#### [TEXT EXCERPT]
==============================

Showtime’s well reviewed “The Kings” has been a solid dose of nostalgia looking back on a nine-fight series which, taken as a whole, surely stands the test of time. One thing documentaries or written accounts of history can never capture is the passage of real time. 

A four-hour show or 400-page book can be consumed in fairly short order. 

Those nine fights took ten calendar years to complete. Eras don’t happen overnight. 

The thought came to mind as indications, including a Wednesday tweet from Yahoo’s Kevin Iole, increase that boxing fans will see unified heavyweight titlist Anthony Joshua (24-1, 22 KO) against former undisputed cruiserweight champion Oleksandr Usyk (18-0, 13 KO) in September. Those who had pinned hopes on seeing Joshua challenge lineal world champion Tyson Fury (30-0-1, 21 KO) may remain disappointed but Joshua-Usyk is no one’s consolation prize.

Fury facing Deontay Wilder (42-1-1, 41 KO) for a third time in July is no consolation either. Not getting a monster event like Fury-Joshua is never a good thing(and seeing how things rapidly played out since the Fury-Wilder arbitration ruling could leave many to wonder if the public was the victim of a massive tease), but getting two very big fights in its place is just fine. 

This is not a case where the best aren’t fighting the best. 

It’s more a matter of sequence, and this sequence works just fine.

The heavyweight era we’re in right now is already easy to call the post-Klitschko era. There are no hard and fast lines between eras in boxing but there’s a period where we can already see a shift in the focal point at heavyweight. The sibling stranglehold overlapped just enough with the current crew to allow some torch passing by way of Wladimir Klitschko’s bouts with Fury and Joshua.

The box office and drawing power of Fury, Joshua, and Wilder already sets them apart as the center of the heavyweight universe but the supporting cast is proving fun as well. Usyk is the enigma for the moment. 

When he won the World Boxing Super Series and unified all the major alphabet belts at cruiserweight, Usyk drew comparisons to Evander Holyfield because it was the best run at cruiserweight since Holyfield’s 1980s unification run. 

So far at heavyweight, Usyk hasn’t impressed in the way Holyfield did when he joined the unlimited class. Usyk has won both his fights in decisive fashion but without showing the comfortable mastery he appeared to have found to close his run one division below. 

Is Usyk ultimately a lesser force at heavyweight or will the challenge of facing the best remind boxing fans just why he was so highly regarded after the WBSS? 

It would take a special sort of cynicism to pretend it’s not a question worth asking. We can throw a little history on it too. A Joshua-Usyk fight would be only the second time since the splitting of the heavyweight class at the 1984 Olympics that the heavyweight and super heavyweight gold medalists from the same Olympics faced off as professionals. 

Usyk and Joshua won their medals in 2012. In 1988, it was Ray Mercer and Lennox Lewis winning top amateur honors. Eight years later, they made for one of the best scraps of a memorable era at heavyweight. It’s not much precedent, but it’s at least a standard to live up to.

==============================

#### [DATASET EXTRACT]
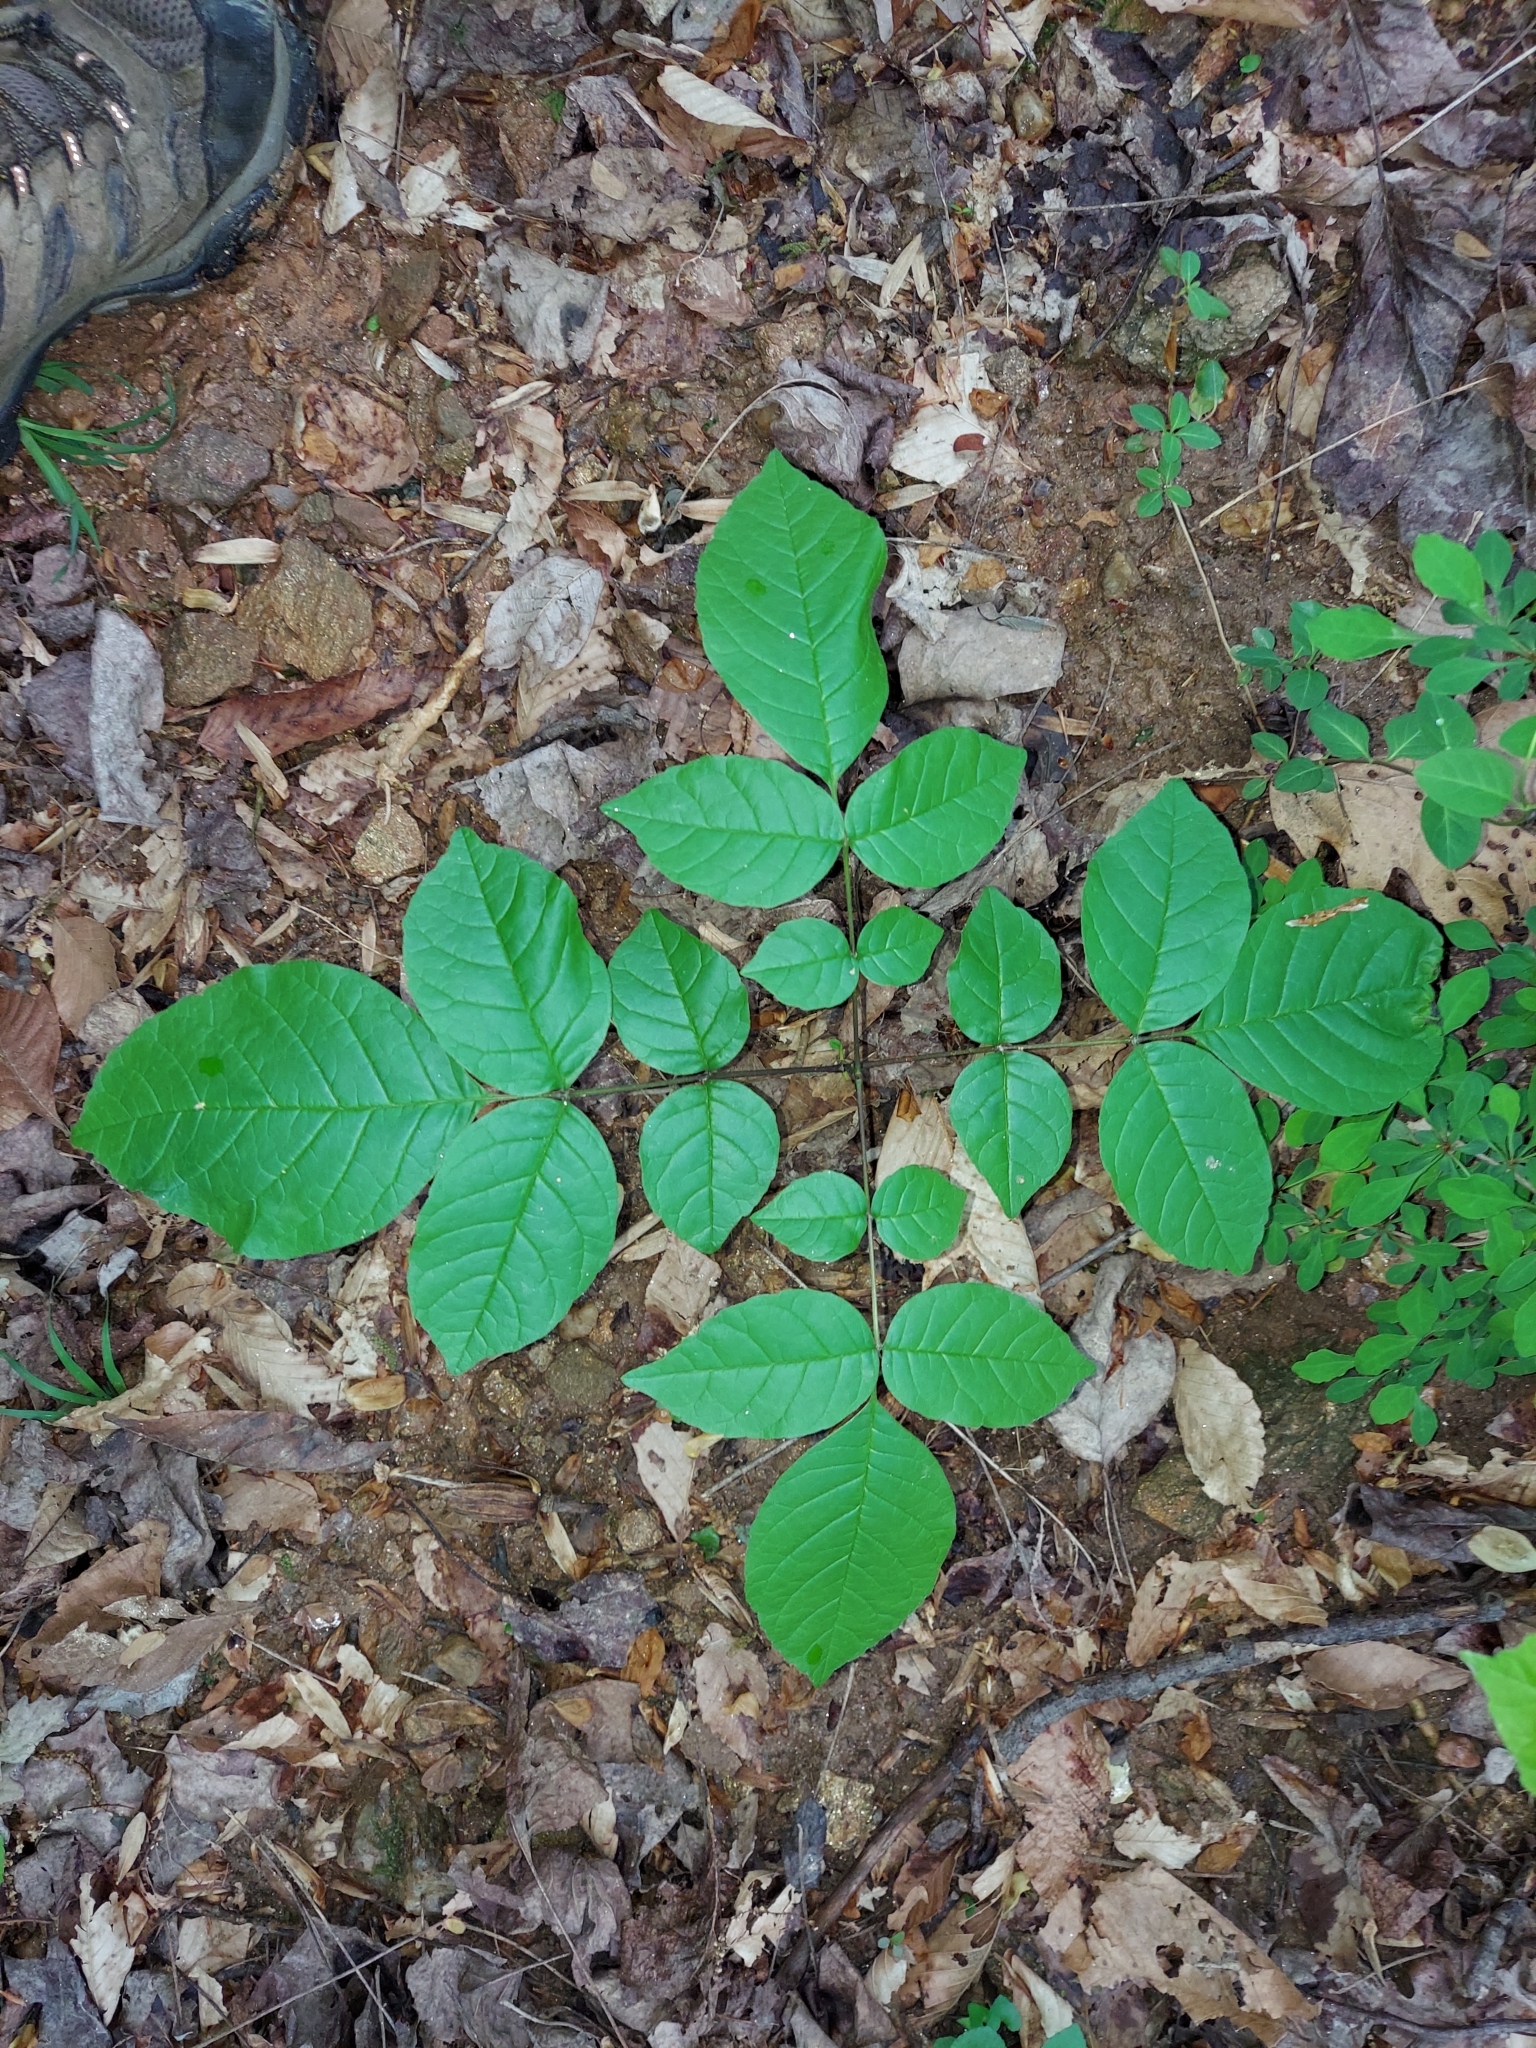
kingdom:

==============================

#### [WHAT THIS EXERCISE ASKS]
1. Please return the passage of the heavyweight boxing article that begins at the words "Usyk and Joshua" and stops after "live up to.".
2. Resume the heavyweight boxing article from its last sentence onward.
The lines have no connection to the heavyweight boxing article.

#### [ANSWERS IN ORDER]
1.
Usyk and Joshua won their medals in 2012. In 1988, it was Ray Mercer and Lennox Lewis winning top amateur honors. Eight years later, they made for one of the best scraps of a memorable era at heavyweight. It’s not much precedent, but it’s at least a standard to live up to.

2.
If and when we get Joshua-Usyk, it will be in the aftermath of Fury-Wilder III. 

Having seen them for nineteen rounds against each other, the logical pick there is pretty clear. Tyson Fury has probably won, at minimum, 15 of the 19 rounds between the two so far. Fury basically shut out and beat down Wilder in the second fight and it can obscure a reality that remains.

In the first fight, one punch left Fury on the deck and Fury beat the count by a single tick. Wilder, with over a year to try to come up with an alternative approach to landing his massive right hand for a finish, may come to find he’s just not good enough to do it. With power like his, there’s never a reason to blink. In July, this rivalry either decisively ends or the door opens for a fourth fight to find a winner later on. 

It’s at least the mirage of an unofficial tournament. More significantly, it’s the movement of an era still in progress. We haven’t seen Fury-Joshua or Joshua-Wilder yet. We haven’t got a real answer yet as to whether Usyk can play the part of fourth tentpole with the others. All of it remains possible no matter what happens between July and September.

Just imagine the further comedy of the WBC trying to explain the need for a bridgerweight division if Wilder and Usyk is the battle for all the belts when the dust clears? 

Those are just some possibilities related to the four names on deck right now. A rubber match between Joshua and Ruiz, an all-American clash between Wilder and Ruiz, and the rise of new names along the way leaves this work in progress worth progressing with. Three established heavyweight stars and arguably no worse than the second best cruiserweight of the last forty years being combined in any fashion might not be what everyone wanted, but it’s pretty damn good.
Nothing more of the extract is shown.